I wish I could offer some concrete suggestions as to how to change this state of affairs, but even after five years of having one foot in each world I still don't know how to bring academic historians and archaeologists (and ethnographers, for that matter) together productively.  Obviously, I hope that my dissertation goes some way toward demonstrating how history and archaeology can be theoretically and practically combined, but I'm well aware that most academic historians will think that it is anthropology, not history, and that archaeologists will think that it's mostly history, not archaeology.  Sigh.

Apologies for the extremely long post.  I hope this thread continues, and I'm also perfectly happy to discuss any of the issues raised here in more detail off list.

Cheers,
Bob

>>> Jason Schmerer <[log in to unmask]> 03/06/09 5:09 PM >>>
I am not sure if this is for this list(s) or not but here goes anything.

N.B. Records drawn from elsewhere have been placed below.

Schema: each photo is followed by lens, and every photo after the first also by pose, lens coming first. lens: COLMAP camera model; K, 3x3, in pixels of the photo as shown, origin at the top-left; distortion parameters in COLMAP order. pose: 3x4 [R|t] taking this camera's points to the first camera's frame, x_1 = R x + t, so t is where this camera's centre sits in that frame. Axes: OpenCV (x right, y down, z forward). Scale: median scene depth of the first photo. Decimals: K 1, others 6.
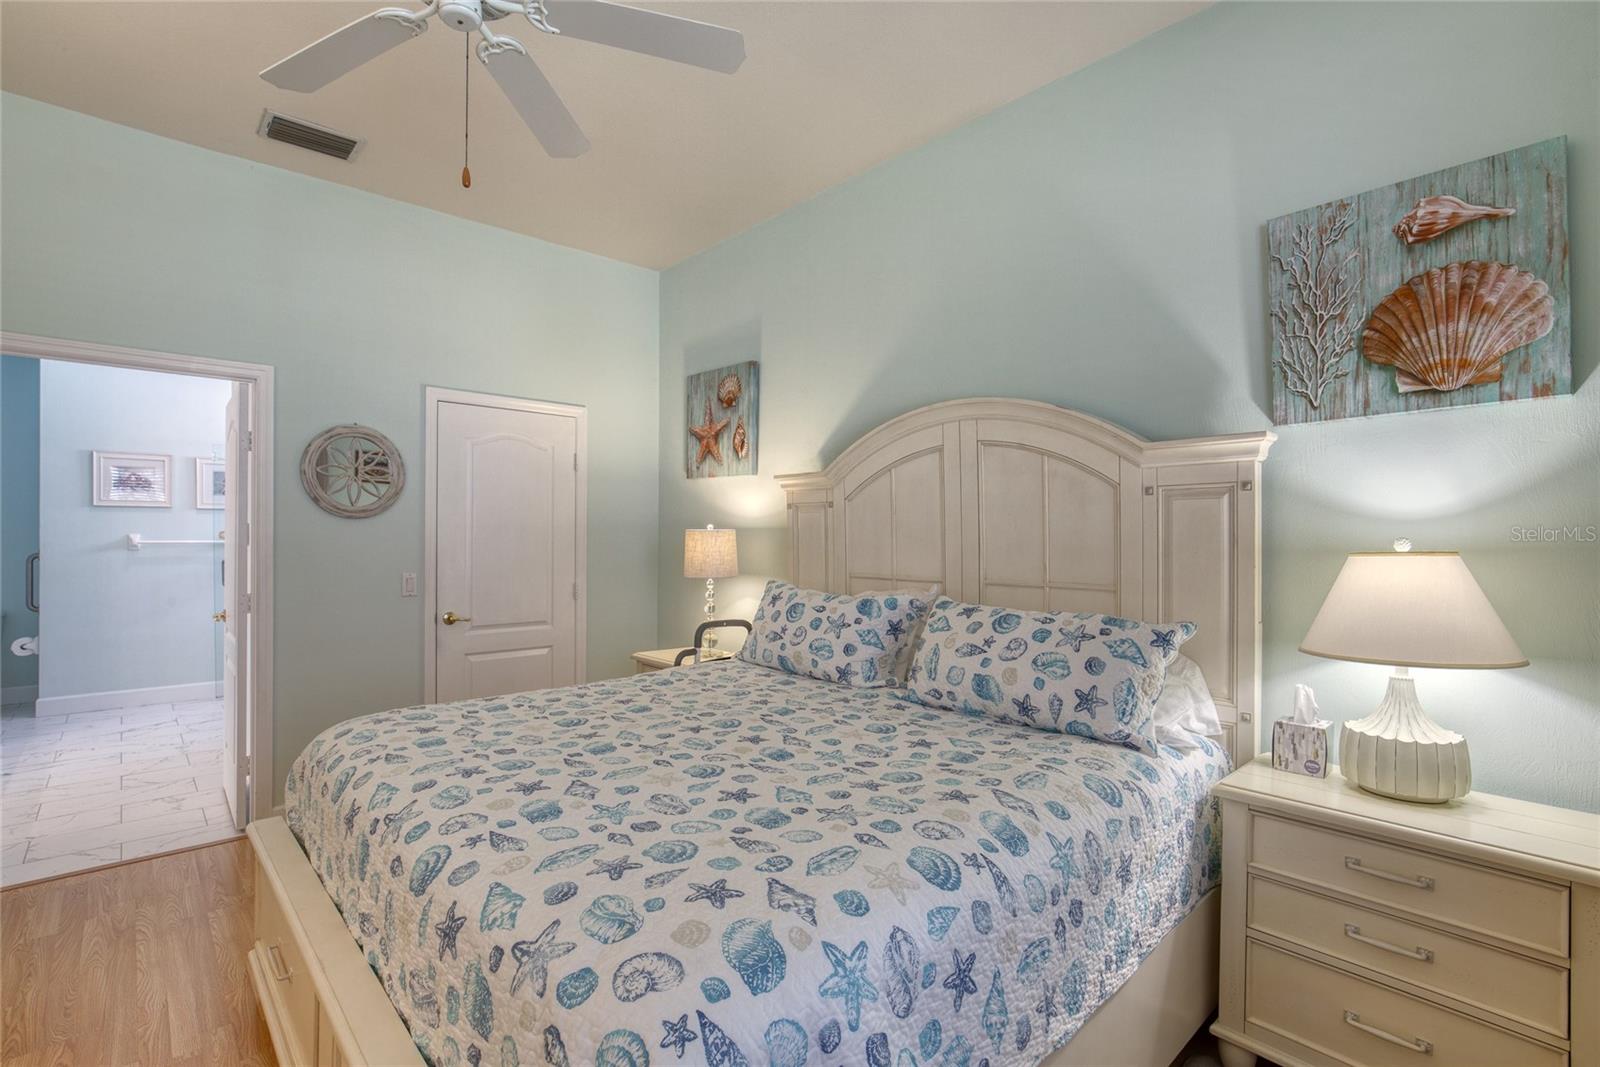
lens RADIAL K [[740.7, 0, 790.1], [0, 740.7, 538.0], [0, 0, 1]] dist [-0.015204, 0.003917]
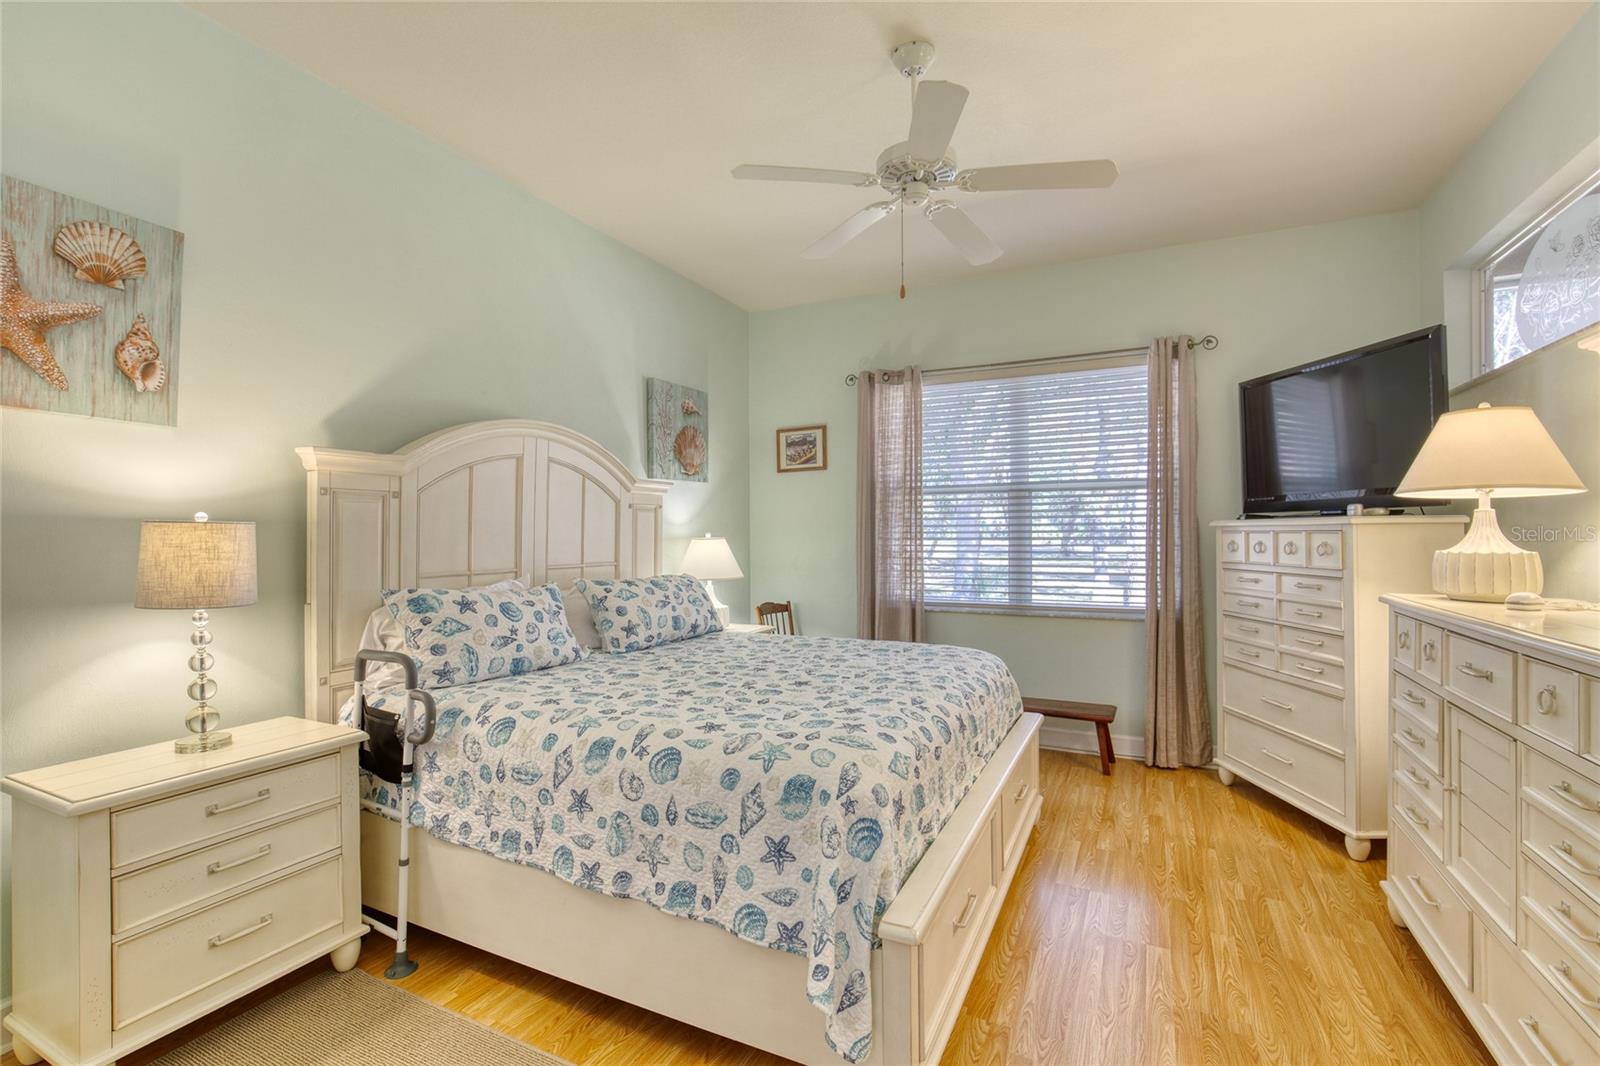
lens RADIAL K [[740.7, 0, 791.4], [0, 740.7, 524.4], [0, 0, 1]] dist [-0.015204, 0.003917]
pose [[-0.370145, -0.007457, 0.928944, -1.081302], [-0.015742, 0.999875, 0.001754, -0.023889], [-0.928841, -0.013974, -0.370216, 1.066684]]
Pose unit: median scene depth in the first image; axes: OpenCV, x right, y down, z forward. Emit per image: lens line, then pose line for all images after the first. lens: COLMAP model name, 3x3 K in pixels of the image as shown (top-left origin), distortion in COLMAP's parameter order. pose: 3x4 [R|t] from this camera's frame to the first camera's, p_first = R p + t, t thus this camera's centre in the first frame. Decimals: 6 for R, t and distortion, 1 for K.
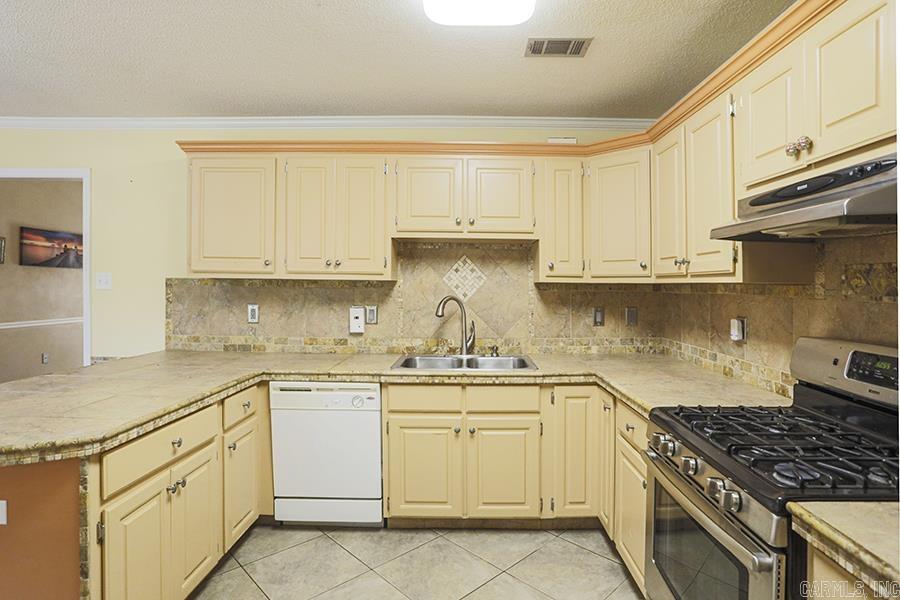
lens RADIAL K [[479.9, 0, 446.5], [0, 479.9, 278.3], [0, 0, 1]] dist [-0.070641, 0.019888]
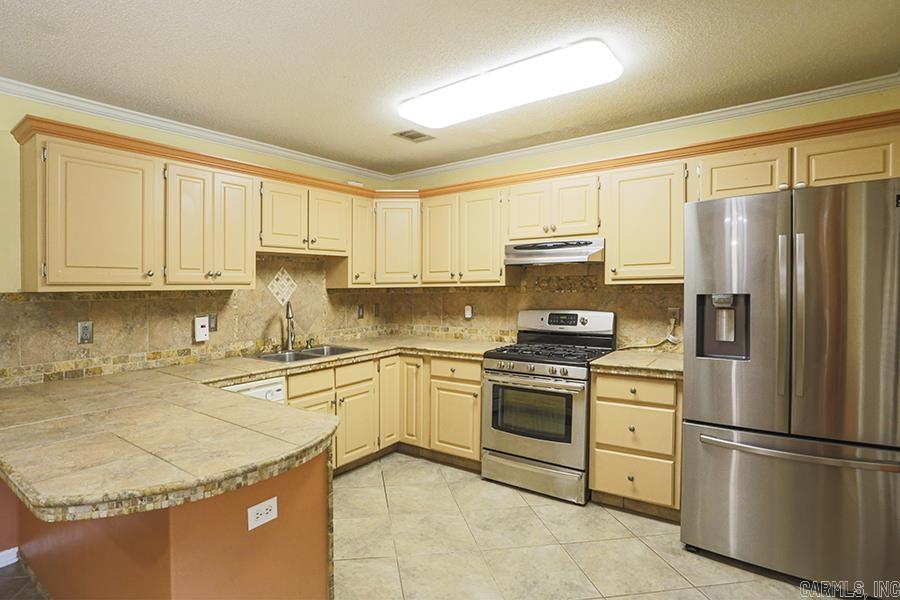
lens RADIAL K [[479.9, 0, 402.6], [0, 479.9, 303.5], [0, 0, 1]] dist [-0.070641, 0.019888]
pose [[0.609827, -0.045142, 0.791248, -0.718488], [0.011856, 0.998784, 0.047845, -0.009905], [-0.792446, -0.019796, 0.609621, 0.044315]]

I have been doing quite a bit of research lately about the Spanish period in
East Florida and the colonial period archaeology and in history books for
the NE FL and SE GA area.  I am though a archaeologist at heart and will
forever be.  It seems that history and archaeology can go hand in hand but
to no avail, so it seems in academia, that historians and archeologist do
not like one another.  Lately it seems that history and archaeology are
coming together and feeding off one another which is something that we as
archaeologists and historians must do to continue our research, right?  If I
am wrong then what will happen to the all the artifacts.  Archaeologist dig
up the artifacts, sorry for saying that in a terrible way, but it is true
and historians work on the written record, right, and help the archaeologist
interpret the dug up artifacts?  So what is wrong with academia coming
together, as in the CRM field where archaeologist and historians work hand
in hand.  I would gladly work with a historian and I am planning on getting
a MA in History soon and a PhD in Archaeology, with all do hope.  I see in
academia just by reading the posts and talking with people that the new
archaeologist and historians are coming together as a team to work on a site
or historical research topic of interest.  Would it not be fascinating to
find a archaeologist and historian to work together to find a great site of
interest, for instance Fort Caroline.

On another note what about forming a new new sub-field of archaeology or
history that deals with just this issue of blurring the lines between
history, archaeology or even add in sociology and cultural anthropology.
Why cannot we have a system that brings these fields/sub-fields together
and, again forms a new history or archaeology of the 21st Century?  If there
is a academic system that this exists in let me know.

If I am wrong and maybe a lot naive in my comments that archaeologists and
historians do not work together, especially in academia, please let me
know.  I fully admit and could very well be wrong in all of this.

I will look forward to the comments.